I would like to propose an additional API for the Web Audio API.  I 
believe that all of the functional elements that would be required have 
already been addressed by this specification so the only additional work 
would be in providing access to them in a new way.

*Summary*
An API for streaming encoded audio (e.g. Ogg/Vorbis, MP3, FLAC) from a 
URL in real time.  The user will provide a callback method which gets 
called each time a new buffer's worth of data has been fetched and decoded.
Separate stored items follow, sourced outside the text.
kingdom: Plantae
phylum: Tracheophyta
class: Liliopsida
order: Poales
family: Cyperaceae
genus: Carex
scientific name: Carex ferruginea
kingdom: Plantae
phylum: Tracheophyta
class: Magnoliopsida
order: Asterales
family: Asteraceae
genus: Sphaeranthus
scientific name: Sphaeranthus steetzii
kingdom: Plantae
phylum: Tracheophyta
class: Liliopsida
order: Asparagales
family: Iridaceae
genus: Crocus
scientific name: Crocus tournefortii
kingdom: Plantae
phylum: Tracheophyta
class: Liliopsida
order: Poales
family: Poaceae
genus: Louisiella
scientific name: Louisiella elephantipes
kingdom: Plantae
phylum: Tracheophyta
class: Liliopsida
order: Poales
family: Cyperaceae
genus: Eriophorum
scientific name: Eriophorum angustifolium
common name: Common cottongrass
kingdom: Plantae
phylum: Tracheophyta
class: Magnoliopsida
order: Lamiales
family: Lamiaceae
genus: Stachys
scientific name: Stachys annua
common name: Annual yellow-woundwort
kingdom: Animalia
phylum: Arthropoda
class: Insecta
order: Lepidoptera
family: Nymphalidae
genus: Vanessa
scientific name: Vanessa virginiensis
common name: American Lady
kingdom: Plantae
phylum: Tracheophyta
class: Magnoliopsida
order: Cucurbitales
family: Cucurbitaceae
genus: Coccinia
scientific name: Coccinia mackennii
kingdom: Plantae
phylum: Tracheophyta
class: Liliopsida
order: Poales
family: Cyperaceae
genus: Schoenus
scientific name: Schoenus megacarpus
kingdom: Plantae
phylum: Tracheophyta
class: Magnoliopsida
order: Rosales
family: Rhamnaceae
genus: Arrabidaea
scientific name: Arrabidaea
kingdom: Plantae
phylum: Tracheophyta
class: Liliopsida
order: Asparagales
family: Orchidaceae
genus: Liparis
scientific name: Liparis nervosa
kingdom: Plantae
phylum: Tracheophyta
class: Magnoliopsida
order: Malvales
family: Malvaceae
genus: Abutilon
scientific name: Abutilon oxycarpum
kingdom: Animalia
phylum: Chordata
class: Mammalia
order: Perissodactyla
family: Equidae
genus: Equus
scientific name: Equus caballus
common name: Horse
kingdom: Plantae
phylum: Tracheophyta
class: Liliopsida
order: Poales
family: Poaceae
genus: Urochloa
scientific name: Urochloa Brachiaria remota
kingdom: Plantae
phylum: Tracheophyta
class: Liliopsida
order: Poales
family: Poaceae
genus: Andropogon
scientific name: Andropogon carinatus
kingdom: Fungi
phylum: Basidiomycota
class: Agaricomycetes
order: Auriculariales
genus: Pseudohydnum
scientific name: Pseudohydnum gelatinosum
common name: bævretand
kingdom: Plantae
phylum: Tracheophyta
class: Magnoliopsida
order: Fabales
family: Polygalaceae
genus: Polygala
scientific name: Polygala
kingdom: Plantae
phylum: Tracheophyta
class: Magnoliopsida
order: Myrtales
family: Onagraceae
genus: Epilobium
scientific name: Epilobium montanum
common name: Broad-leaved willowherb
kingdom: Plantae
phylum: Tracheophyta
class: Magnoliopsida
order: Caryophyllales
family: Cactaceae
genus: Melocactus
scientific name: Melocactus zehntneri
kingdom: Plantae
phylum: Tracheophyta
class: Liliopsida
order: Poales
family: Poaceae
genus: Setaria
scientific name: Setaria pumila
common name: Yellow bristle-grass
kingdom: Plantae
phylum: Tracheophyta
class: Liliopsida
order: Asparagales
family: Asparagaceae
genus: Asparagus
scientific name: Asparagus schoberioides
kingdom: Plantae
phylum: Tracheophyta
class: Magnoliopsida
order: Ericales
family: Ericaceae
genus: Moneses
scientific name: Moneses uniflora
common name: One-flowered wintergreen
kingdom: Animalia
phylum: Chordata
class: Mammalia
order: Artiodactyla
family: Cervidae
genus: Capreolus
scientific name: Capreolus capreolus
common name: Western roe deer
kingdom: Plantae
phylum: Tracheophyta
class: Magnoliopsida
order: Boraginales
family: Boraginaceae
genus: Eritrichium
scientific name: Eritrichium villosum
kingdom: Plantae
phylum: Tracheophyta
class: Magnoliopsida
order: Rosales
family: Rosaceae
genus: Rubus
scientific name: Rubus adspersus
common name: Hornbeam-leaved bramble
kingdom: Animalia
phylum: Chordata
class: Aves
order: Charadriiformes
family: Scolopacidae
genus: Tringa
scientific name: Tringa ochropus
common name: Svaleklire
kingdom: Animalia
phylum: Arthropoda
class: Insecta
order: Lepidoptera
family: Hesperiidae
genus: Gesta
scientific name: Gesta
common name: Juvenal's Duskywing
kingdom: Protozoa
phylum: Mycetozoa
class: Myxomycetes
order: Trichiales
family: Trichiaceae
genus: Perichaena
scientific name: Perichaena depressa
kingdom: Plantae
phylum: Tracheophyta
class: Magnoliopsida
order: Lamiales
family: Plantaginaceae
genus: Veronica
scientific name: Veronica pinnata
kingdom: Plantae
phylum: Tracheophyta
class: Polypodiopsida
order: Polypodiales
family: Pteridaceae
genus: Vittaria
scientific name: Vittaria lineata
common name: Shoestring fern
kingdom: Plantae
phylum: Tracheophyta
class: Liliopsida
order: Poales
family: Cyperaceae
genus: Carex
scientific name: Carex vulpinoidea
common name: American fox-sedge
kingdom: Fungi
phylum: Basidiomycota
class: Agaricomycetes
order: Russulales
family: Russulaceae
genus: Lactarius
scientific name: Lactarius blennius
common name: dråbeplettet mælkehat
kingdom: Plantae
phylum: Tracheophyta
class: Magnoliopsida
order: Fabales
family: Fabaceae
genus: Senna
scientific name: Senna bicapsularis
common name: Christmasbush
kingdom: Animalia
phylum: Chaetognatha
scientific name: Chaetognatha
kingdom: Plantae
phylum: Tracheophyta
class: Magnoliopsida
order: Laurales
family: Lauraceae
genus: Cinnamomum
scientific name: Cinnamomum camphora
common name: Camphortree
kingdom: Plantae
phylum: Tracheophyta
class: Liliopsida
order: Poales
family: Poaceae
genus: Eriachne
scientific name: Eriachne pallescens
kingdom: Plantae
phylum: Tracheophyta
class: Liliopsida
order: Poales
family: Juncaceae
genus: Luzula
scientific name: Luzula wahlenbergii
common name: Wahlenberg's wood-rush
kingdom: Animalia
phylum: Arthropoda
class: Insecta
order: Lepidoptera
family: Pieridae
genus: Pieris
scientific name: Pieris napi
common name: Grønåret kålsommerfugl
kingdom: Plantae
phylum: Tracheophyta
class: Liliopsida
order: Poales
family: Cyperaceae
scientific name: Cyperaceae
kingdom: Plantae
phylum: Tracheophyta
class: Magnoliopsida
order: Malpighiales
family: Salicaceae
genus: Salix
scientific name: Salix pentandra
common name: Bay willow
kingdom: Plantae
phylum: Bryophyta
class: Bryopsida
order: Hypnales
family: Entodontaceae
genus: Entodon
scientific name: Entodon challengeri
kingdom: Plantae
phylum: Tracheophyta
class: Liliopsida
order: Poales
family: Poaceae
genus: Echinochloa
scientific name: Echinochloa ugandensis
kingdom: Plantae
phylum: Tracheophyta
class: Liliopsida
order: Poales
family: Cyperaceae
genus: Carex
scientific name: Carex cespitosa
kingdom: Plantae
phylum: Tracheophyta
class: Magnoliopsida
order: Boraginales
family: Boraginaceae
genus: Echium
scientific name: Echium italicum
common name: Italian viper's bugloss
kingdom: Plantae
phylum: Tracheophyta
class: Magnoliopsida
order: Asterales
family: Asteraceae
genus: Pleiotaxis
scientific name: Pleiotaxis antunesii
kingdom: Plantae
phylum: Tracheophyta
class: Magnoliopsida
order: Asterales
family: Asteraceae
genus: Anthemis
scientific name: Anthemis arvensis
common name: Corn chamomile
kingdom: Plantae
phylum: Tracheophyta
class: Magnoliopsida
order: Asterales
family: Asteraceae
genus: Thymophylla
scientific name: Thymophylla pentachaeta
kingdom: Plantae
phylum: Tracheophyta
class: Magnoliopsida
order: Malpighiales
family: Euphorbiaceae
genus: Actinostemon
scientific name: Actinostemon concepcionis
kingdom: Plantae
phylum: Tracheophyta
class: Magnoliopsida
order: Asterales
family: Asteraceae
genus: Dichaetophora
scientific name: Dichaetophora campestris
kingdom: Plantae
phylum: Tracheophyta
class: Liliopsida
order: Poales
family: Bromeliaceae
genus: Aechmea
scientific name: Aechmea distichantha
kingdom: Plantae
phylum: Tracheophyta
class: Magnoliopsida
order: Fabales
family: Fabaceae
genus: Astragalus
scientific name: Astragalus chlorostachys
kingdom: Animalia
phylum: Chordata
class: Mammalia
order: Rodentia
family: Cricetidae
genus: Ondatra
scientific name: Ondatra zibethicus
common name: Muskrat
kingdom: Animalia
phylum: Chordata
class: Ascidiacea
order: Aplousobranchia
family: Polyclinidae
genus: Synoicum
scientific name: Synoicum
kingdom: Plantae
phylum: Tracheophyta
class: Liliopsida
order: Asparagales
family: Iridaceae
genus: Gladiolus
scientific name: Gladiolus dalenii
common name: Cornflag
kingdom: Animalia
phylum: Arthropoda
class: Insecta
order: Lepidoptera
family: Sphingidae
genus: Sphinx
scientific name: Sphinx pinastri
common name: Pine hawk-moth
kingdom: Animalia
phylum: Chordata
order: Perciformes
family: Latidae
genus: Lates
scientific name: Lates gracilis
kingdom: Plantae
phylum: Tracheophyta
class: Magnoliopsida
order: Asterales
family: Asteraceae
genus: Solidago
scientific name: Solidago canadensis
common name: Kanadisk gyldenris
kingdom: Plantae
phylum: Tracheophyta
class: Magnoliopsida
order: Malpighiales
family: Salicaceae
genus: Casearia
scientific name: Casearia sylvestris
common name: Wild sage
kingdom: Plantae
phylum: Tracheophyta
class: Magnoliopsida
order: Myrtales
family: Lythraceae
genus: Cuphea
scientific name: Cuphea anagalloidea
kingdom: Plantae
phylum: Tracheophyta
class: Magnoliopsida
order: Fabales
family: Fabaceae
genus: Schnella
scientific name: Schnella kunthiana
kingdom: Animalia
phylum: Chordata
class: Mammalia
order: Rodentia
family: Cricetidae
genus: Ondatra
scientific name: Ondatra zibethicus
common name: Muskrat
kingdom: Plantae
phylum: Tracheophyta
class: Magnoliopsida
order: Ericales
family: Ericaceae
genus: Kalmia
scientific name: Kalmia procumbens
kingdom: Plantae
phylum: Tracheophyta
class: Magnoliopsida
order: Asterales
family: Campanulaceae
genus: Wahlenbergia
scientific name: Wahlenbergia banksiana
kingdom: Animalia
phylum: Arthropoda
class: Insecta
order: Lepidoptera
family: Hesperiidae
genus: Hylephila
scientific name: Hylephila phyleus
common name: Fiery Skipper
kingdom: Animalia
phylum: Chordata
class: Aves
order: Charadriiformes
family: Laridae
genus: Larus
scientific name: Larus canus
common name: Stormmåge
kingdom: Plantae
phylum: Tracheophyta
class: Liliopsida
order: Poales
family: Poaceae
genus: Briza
*Existing functionality**in HTML5 and Web Audio*
HTMLAudioElement is capable of streaming encoded audio from a URL. 
However the implicit buffering (preload) make this element unsuitable 
for audio streams that are dynamic in nature (please see example 
application below).

AudioContext.decodeAudioData() will read encoded audio from a URL, 
decode the data and pass the results buffer to a user provided callback 
method.  This is very useful for short and/or static content but is not 
appropriate for streams of indeterminate length.

*Proposed addition
*The API I am proposing is not very different from 
AudioContext.decodeAudioData().  The major departure is that the 
callback method will be called repeatedly until the stream is stopped or 
reaches EOF.  Ideally the size of the buffer can be specified, for 
example, 8192 bytes.  In this case as each 8K of audio is decoded it 
will be passed to the callback method.

*Example application*
I have a client/server audio synthesizer project.  The server generates 
a stream of Ogg/Vorbis audio that is rendered by the client (browser) 
using an HTML audio tag.  The client can change various parameters (e.g. 
pitch, gain, pan, etc) and the server will immediately alter the output 
stream accordingly.

This arrangement if very nice because it requires nothing special on the 
client side.  However, in the browsers that I've tried the audio element 
buffers very aggressively, literally several minute's worth of data.  So 
when the user tweaks a setting it will not be heard in the browser for a 
long time, even though the server immediately reflected the change.

*Current workaround
*After trying many experiments to prevent the audio element from 
buffering I implemented an alternative approach.

- Add an additional API to the server to fetch the stream as raw PCM (32 
bit floats)
- Client opens a WebSocket connection to the to server.
- Client creates a ScriptProcessorNode, the onaudioprocess callback 
reads data from the server and puts it into the output buffer.

This works well and the latency is low.  The main drawback is losing out 
on the audio compression, thus increasing required bandwidth. Also the 
code on both ends has become considerably more complex.

*Conclusion
*I could get by with the above workaround, though it's not ideal.  I 
think that the API I'm proposing would find many uses beyond the example 
I've given.  Also, I believe that the functionality already exists and 
this is mostly a matter of wiring up the new API.

I'd love to hear anyone's thoughts on this as well as any ideas for 
solutions that I might have missed using the existing APIs.

Best regards,
Joe Meadows

Received on Monday, 10 March 2014 10:23:43 UTC